A la mazmorra de Francisco entra la primera partida de choclos que ha solicitado a cambio del pan. No surgieron obstáculos ni sospechas. Le arranca cuidadosamente el envoltorio, lo esconde bajo la cama, deja a la vista las barbas rubias y cocina los granos en la olla que ahora le permiten tener sobre el brasero. Recupera lentamente el apetito y efectúa movimientos con todas las articulaciones, inclusive las de columna. Sobre sus úlceras se han reformado costras de cicatrización. Oye menos y duerme mucho. Se va recuperando como un pájaro herido que abandonaron en la intemperie: ahora respira mejor, crecen las plumas y abre los párpados rojos de pesadillas. Debe recuperar algo de su remota agilidad.

El convaleciente rabino consigue enviar un mensaje a su cuñado Sebastián Duarte, que también ha caído en prisión. Todo está perdido —le dice—; le recomienda confesar su condición y, por lo menos, ahorrarse la tortura. Toda resistencia no sólo será inútil: aumentará el padecimiento de los cautivos. Sebastián Duarte duda sobre la autenticidad del mensaje, dado el carácter indómito de Pérez; no obstante, prefiere considerarlo verdadero y se aviene a contestar las preguntas de los inquisidores. «Ha caído Jerusalén, no queda piedra sobre piedra, los vientos de la muerte enlutan a Sión.»

Francisco ata las numerosas hojas de choclo y confecciona una larga cuerda. Ya no se ocupan de él, excepto para traerle la alimentación escasa. Arrima la mesa al muro, coloca el rústico escabel sobre la mesa y sosteniéndose en los soportes a su alcance llega a un tirante del techo. Su mano izquierda lo agarra con fuerza mientras la otra empuña el diminuto cuchillo de hierro y empieza a roer el adobe en torno a uno de los barrotes de su ventanuco. Se cansa y marea, sabe que no está en condiciones de exagerar.
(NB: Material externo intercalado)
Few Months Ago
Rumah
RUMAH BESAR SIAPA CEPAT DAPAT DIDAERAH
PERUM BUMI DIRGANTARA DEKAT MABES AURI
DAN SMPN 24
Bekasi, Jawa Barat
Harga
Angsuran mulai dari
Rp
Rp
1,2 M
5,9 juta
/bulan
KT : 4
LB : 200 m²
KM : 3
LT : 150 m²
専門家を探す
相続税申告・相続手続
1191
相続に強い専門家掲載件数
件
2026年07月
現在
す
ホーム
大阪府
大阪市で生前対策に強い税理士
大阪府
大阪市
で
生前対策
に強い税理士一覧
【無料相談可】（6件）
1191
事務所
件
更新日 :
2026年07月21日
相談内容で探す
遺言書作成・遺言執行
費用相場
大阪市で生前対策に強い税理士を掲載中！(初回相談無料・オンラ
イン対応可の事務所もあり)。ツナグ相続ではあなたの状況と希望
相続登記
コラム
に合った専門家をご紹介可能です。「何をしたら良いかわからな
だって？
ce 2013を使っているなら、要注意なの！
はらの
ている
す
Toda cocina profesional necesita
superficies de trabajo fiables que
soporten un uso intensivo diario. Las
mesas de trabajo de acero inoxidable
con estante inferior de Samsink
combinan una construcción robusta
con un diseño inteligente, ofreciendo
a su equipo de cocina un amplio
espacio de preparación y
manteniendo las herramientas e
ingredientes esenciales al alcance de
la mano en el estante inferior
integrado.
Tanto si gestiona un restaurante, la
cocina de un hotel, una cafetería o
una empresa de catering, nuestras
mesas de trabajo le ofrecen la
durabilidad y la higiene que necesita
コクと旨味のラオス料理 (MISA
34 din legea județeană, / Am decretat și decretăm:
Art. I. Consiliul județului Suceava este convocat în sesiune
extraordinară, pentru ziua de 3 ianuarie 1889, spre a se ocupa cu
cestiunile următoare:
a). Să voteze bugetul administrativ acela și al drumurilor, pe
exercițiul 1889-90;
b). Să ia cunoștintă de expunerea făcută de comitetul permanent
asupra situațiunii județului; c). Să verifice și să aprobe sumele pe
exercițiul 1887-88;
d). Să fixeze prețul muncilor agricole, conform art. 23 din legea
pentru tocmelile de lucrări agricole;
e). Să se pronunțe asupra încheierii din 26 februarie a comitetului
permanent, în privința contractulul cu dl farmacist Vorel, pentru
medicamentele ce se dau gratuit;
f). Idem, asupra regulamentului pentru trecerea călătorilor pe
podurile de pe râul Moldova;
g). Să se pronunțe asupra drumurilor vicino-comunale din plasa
Desciende, acomoda los muebles —aunque es difícil que vengan a esa hora— y dormita un rato. Después reanuda la tarea. El ventanuco da a un patio interno rodeado de celdas. Sobre los techos apenas se distingue la siniestra y alta muralla exterior. Consigue mover el barrote; lo empuja hacia acá, hacia allá, lo hace girar, vuelve a empujarlo y finalmente lo arranca. Le sonríe como a una desamparada víctima y lo acomoda entre los tirantes. Baja, recoge la soga y prueba en cada nudo para certificar su resistencia. Trepa de nuevo y la ata a uno de los barrotes inmóviles, Asoma la cabeza. Siente el aire fresco de la noche como una loca bienvenida de la libertad. Lentamente, agarrándose de la cuerda, saca el cuerpo y desciende la alta pared. Su mazmorra parecía estar en un foso, pero la tierra firme del patio semeja un abismo. No entiende el desnivel: es parte de la irracionalidad que impone el Santo Oficio en todo. Se acuclilla en las sombras, adherido al paramento y mira cuidadosamente. El aire contiene aromas del Rímac. No ve guardias, ni sirvientes, ni perros, aunque deben estar acechando.